The GOP released no tallies in the whip contest – a reported 231 of the 233 Republicans voted – and Stutzman said he doesn’t know whether he or Illinois Rep. Peter Roskam finished second to Scalise, who had been considered the favorite.
Republicans also elected the current whip, California Rep. Kevin McCarthy, to replace Rep. Eric Cantor as majority leader.
Cantor is quitting the job July 31 after his June 10 upset loss in the Virginia primary election, which set up the leadership shuffle.
Cantor will serve out the remaining months of his House term.
McCarthy defeated Idaho Rep. Raul Labrador for majority leader.
Stutzman, 37, was the most conservative of the candidates for whip, the person responsible for gauging rank-and-file support for leadership positions on legislation.
He was asked whether Scalise, 48, chairman of the conservative Republican Study Committee of which Stutzman is a member, is sufficiently conservative for his tastes.
“Absolutely, he is,” Stutzman said. “He is the RSC chairman. I’ve known him well. He’s a good friend. We’ve played on the baseball team together. We were actually out on the baseball field this morning at practice. We were visiting about the race.
“I have no problem at all with Steve Scalise. He’s a solid guy and conservative, and he’s going to do some good things at the leadership table.”
In a news conference broadcast by C-SPAN, Scalise told reporters about his whip campaign, “We built a strong team that was representative of our entire conference.”
He said that as RSC chairman the past 1 1/2 years, he has worked “to build consensus, to move conservative solutions forward in a way that unites our conference and solves problems facing our country.”
Stutzman was endorsed by some of the more conservative members of the House GOP, including Ohio Rep.
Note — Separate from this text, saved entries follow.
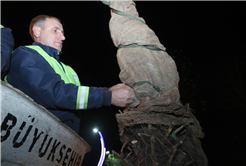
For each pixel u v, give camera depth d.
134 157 1.56
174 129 1.58
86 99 1.45
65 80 1.82
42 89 1.38
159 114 1.50
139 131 1.54
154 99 1.50
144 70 1.62
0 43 1.41
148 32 1.79
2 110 1.07
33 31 2.12
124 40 1.74
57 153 1.47
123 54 1.73
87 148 1.94
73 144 1.63
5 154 1.11
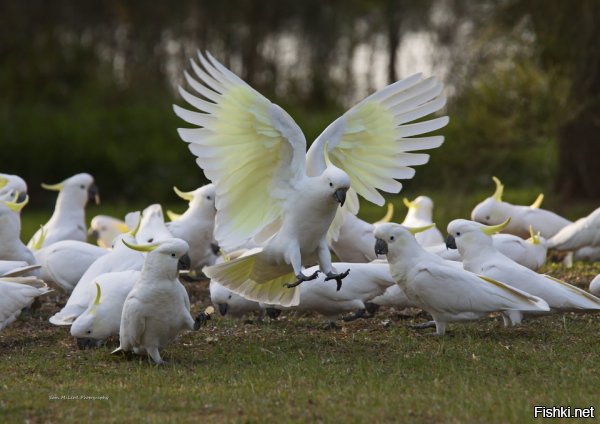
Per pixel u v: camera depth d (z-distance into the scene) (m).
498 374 10.22
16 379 10.20
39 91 42.00
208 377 10.22
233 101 10.59
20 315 13.91
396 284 12.27
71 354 11.41
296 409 8.90
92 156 36.62
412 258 11.81
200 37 46.22
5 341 12.30
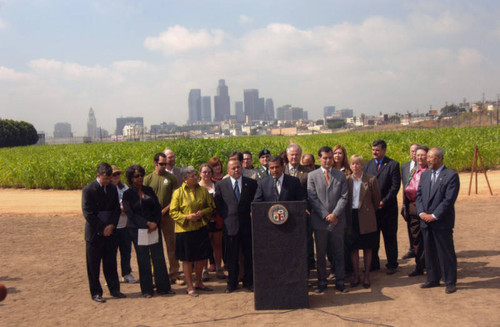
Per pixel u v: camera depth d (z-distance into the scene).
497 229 9.15
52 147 51.22
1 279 7.20
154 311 5.59
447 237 5.75
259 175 7.44
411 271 6.95
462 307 5.12
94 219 5.99
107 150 30.25
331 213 6.04
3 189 20.62
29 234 10.66
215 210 7.10
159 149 26.20
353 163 6.34
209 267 7.80
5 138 87.00
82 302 6.04
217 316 5.28
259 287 5.47
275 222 5.43
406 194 6.78
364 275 6.31
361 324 4.78
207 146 26.56
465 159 19.61
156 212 6.31
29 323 5.25
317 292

Jim Jordan and Georgia Rep. Tom Graves, who opposed Scalise for RSC chairman in a 2012 election.
Stutzman’s wife, Christy, accompanied him to the paper-ballot election in a basement room of the Longworth House Office Building, several floors below where Stutzman has his office.
New York state Rep. Tom Reed nominated Stutzman, and the nomination was seconded in brief remarks by Wisconsin Rep. James Sensenbrenner and Indiana Rep. Jackie Walorski, whose South Bend-based 2nd District is next door to Stutzman’s Fort Wayne-based 3rd District.
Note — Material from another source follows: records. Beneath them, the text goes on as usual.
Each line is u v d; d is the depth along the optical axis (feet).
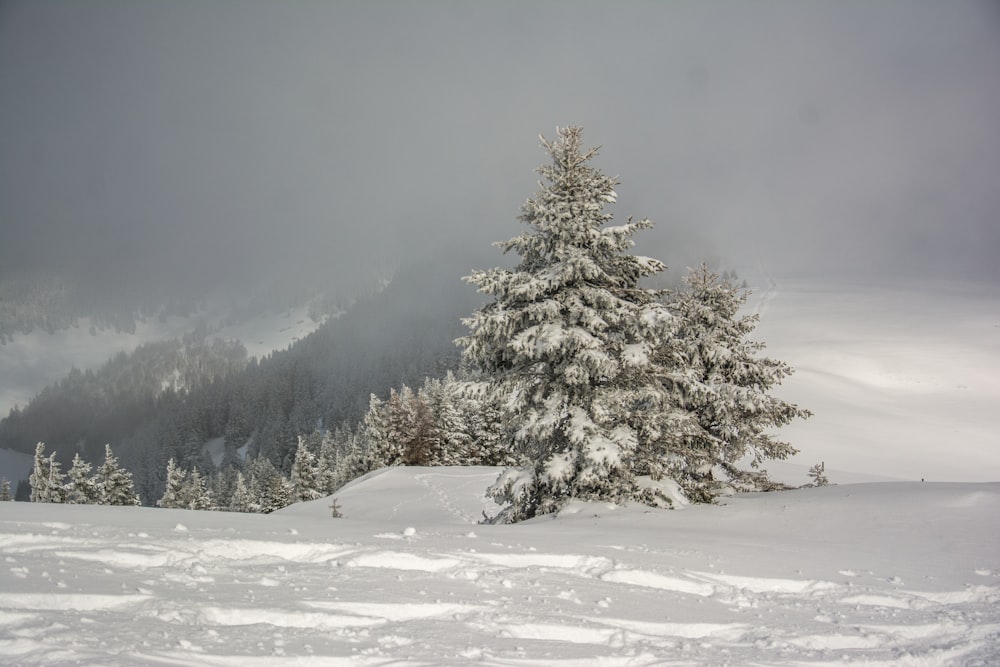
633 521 46.98
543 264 59.36
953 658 19.97
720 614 22.95
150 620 16.60
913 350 404.57
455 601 20.86
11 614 15.46
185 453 483.10
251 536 27.20
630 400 55.31
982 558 33.76
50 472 174.91
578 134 58.34
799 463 194.08
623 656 17.80
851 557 34.27
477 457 200.95
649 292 58.44
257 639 16.02
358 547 26.76
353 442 288.10
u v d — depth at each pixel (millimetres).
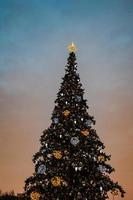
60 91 20078
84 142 18875
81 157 18422
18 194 18406
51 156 18531
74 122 19062
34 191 17672
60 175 18031
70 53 21344
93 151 18859
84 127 19203
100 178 18266
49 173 18172
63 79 20438
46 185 18109
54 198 17906
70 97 19797
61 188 17984
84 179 18234
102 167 18531
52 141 18797
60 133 18875
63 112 19062
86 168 18375
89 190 18047
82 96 20172
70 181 18219
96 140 19219
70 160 18328
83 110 19672
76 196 17953
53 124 19281
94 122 19766
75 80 20391
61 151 18453
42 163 18391
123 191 18422
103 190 18172
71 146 18672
It was believed Stutzman would receive many votes from his election class of 2010, the large group that gave Republicans their House majority.
But in the days leading up to the election, he publicly counted 50 backers, fewer than half as many as Scalise was claiming. Roskam, 52, who has been McCarthy’s chief deputy whip, was thought to be running in second place.
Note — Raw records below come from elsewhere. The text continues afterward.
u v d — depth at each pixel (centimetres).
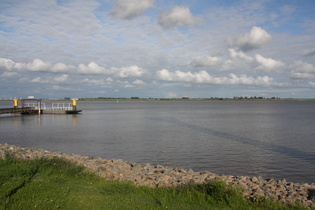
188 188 1084
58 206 742
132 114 9112
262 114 9238
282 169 2022
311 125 5291
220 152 2616
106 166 1504
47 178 1007
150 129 4562
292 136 3750
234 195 1018
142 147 2864
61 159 1340
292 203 1017
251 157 2400
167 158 2356
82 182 1049
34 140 3328
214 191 1024
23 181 917
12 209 688
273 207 951
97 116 7850
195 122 6009
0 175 970
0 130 4316
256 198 1009
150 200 914
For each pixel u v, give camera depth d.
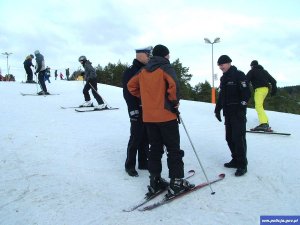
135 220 3.78
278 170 5.35
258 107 8.32
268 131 8.18
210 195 4.41
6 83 19.58
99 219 3.80
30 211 3.96
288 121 10.38
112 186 4.70
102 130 7.99
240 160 5.10
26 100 13.05
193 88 61.56
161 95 4.18
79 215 3.89
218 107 5.50
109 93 16.58
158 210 4.02
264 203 4.20
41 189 4.54
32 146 6.48
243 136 5.12
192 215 3.90
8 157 5.79
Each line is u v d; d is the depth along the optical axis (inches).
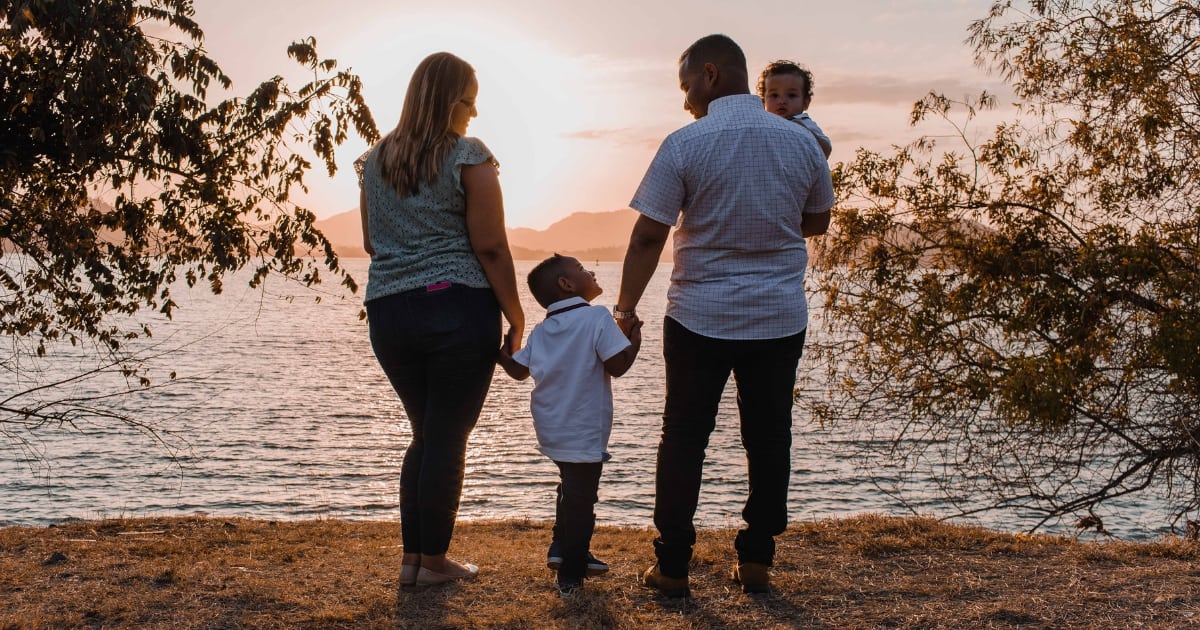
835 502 1004.6
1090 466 373.1
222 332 4111.7
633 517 967.0
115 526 225.3
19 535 203.0
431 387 116.9
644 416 1840.6
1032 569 139.9
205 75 219.6
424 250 113.3
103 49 202.8
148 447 1445.6
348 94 237.3
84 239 246.2
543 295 123.7
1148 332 344.5
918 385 380.5
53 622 111.0
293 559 155.7
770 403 116.2
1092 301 349.4
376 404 2052.2
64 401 294.0
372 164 118.2
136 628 109.4
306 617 113.1
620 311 119.1
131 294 261.3
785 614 116.2
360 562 151.5
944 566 142.6
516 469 1352.1
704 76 115.2
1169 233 362.9
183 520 239.5
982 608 118.0
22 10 193.9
National Journal reporter Jim Alberta tweeted after the results came in: “Bottom line: Scalise whipping operation was far superior to competition – and that’s not a knock on them. Team Scalise was a machine.”
Stutzman said months ago he might seek the RSC chairmanship after Scalise’s term expires this year – an election that should move ahead considerably on the calendar after Thursday’s shake-up.
Asked about his current interest, Stutzman replied, “I’m not going to say no to anything.”
“I feel very good about where we’re at,” he said about his standing with the GOP caucus. “I had a lot of people, even after the vote was announced, I had a lot of folks tell us we ran a classy campaign.
“We didn’t go negative on anybody,” he said. “We talked about ideas and vision and about what the American people are looking for in leadership and how we need to find solutions to the problems that we have.
“I’m very humbled by those who supported our effort,” Stutzman said. “And so many folks came up to me and said, ‘You know what, We had three great candidates to pick from, it was tough to make a choice.’ At the end of the day, that’s what I wanted to accomplish, that everybody had a choice.”